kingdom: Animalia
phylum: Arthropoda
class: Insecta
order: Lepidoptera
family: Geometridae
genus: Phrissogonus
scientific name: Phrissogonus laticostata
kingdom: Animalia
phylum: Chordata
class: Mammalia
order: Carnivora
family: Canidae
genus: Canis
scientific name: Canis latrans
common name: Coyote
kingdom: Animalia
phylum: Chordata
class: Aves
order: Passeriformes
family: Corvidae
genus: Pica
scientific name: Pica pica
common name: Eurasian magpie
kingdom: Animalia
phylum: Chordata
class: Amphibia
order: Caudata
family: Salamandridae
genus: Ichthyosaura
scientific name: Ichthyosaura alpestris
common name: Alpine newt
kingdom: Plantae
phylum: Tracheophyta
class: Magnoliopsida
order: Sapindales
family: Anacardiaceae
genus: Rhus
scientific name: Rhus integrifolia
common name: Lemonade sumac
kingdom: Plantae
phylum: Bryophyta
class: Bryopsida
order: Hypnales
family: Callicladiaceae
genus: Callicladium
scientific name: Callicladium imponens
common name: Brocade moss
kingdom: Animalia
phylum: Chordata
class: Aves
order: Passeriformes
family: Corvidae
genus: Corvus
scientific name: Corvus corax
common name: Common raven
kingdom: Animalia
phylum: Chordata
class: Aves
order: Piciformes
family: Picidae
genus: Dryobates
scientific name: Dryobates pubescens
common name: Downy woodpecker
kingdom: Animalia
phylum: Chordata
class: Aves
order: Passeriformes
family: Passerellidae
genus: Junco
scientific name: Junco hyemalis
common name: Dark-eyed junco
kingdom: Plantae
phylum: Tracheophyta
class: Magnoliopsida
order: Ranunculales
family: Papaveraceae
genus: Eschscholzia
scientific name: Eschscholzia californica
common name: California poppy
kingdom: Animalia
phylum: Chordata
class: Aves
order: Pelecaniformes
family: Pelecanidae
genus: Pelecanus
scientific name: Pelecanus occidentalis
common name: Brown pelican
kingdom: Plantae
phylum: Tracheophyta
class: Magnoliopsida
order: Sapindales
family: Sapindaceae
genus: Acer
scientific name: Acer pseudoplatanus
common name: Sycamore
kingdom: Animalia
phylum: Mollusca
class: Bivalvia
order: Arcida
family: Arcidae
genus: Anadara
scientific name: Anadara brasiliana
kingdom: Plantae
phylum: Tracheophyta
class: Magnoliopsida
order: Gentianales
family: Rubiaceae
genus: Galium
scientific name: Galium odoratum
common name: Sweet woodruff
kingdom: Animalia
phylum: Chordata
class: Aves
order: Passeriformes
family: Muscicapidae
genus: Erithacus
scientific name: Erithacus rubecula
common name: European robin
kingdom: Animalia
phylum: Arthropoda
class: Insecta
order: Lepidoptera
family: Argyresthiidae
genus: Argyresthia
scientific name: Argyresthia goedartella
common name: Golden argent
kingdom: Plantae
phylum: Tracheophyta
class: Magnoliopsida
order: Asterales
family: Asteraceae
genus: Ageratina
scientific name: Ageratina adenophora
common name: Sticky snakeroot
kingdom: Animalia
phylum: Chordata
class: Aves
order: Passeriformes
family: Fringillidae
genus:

┄┄┄┄┄┄

## Problem requirements:
Render the listing's lines as a JSON list of strings, starting with the line that contains "common name: Sweet woodruff" and going on through the line that contains "genus: Argyresthia", both included. Use one string per line and leave out any blank lines.

## Complete answer:
[
  "common name: Sweet woodruff",
  "kingdom: Animalia",
  "phylum: Chordata",
  "class: Aves",
  "order: Passeriformes",
  "family: Muscicapidae",
  "genus: Erithacus",
  "scientific name: Erithacus rubecula",
  "common name: European robin",
  "kingdom: Animalia",
  "phylum: Arthropoda",
  "class: Insecta",
  "order: Lepidoptera",
  "family: Argyresthiidae",
  "genus: Argyresthia"
]